「肝胆膵消化器病学」は横浜市立大学附属病院の消化器内科部門です

Clinical Gastroenterology and Hepatology誌に掲載

2021-11-17

今城健人医師(現 新百合ヶ丘総合病院消化器内科部長)の論文がClinical Gastroenterology and Hepatology誌(Impact factor=11.4)に掲載されました。

Imajo K, Toyoda H, Yasuda S, Suzuki Y, Sugimoto K, Kuroda H, Akita T, Tanaka J, Yasui Y, Tamaki N, Kurosaki M, Izumi N, Nakajima A, Kumada T.
Utility of ultrasound-guided attenuation parameter for grading steatosis with reference to MRI-PDFF in a large cohort.
Clin Gastroenterol Hepatol. 2021 Nov 9:S1542-3565(21)01182-4. doi: 10.1016/j.cgh.2021.11.003. Epub ahead of print.

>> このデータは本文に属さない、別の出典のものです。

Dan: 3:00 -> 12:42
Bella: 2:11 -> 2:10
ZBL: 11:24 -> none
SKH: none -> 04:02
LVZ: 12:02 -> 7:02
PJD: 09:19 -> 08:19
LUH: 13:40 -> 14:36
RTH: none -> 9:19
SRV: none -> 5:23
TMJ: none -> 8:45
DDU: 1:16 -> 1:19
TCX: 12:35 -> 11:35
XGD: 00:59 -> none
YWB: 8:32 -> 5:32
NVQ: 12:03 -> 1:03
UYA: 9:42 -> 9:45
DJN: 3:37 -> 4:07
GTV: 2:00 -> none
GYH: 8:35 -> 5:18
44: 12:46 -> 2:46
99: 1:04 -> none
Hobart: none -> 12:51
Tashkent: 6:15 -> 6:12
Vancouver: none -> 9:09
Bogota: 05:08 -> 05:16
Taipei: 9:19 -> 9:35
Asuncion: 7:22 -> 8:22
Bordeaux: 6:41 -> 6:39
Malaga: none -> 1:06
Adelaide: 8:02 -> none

PMID: 34768008.

URL: https://pubmed.ncbi.nlm.nih.gov/34768008/#affiliation-1

今城医師のコメント
肝臓の脂肪化は肝臓の病態を進行させるのみならず、心筋梗塞や脳梗塞などの動脈硬化性疾患にも関与することが知られています。ゆえに、肝疾患診療において、肝脂肪化を正確に評価することは非常に重要です。肝脂肪化の評価には一般的に超音波Bモードという方法が用いられております。超音波Bモードは簡便に使用でき、多数例の健康診断でも使用しやすいというメリットがございます。しかしながら、超音波Bモードは検査を行う人の主観が強く客観性に乏しいこと、定量的評価が困難なこと、軽度の脂肪沈着は評価が難しいことなどの欠点を有しております。ゆえに、治験などの際の正確な肝脂肪化評価のためには肝生検による病理学的診断が行われております。しかし、肝生検は侵襲性が強くまたコストも高いという問題があるため、脂肪肝を疑う患者さん全員に行うことはできません。最近ではMRIのproton density fat fraction (PDFF)を用いることにより、かなり正確に肝脂肪量を評価することが可能となっております。ただ、MRIは肝生検ほどではないにしてもコストがかかること、閉所恐怖症や体内金属を有する患者さんでは施行困難なことなどのデメリットも有しております。ゆえに、より簡便かつこのPDFFに近い診断能を有する方法が望まれております。ここで我々は、GEヘルスケア社のultrasound-guided attenuation parameter (UGAP)に注目しております。UGAPは超音波の減衰を評価することで、肝脂肪量を測定可能とするアプリケーションです。今回、岐阜共立大学の熊田卓先生主導のもと、横浜市立大学肝胆膵消化器病学を含む6施設との共同研究により、UGAPの脂肪化測定法としての有用性を消化器病学の一流紙であるClinical Gastroenterology and Hepatology誌(Impact factor=11.4)に投稿し、アクセプトされております。本報告により、簡便かつ正確な肝脂肪化測定法としてのUGAPへの期待が高まることが予想されます。近い未来、肝脂肪化診断が大きく変わる可能性がございます。日本全国の高名な先生方と世の中の流れを変えるような研究に携われたことは一医療者として貴重な経験となります。このような素晴らしい多施設共同研究の機会を与えていただきました中島淳教授はじめ、多施設共同研究の皆様、GEヘルスケア社の皆様並びに横浜市立大学肝胆膵消化器病学の諸先生方にこの場を借りて御礼申し上げます。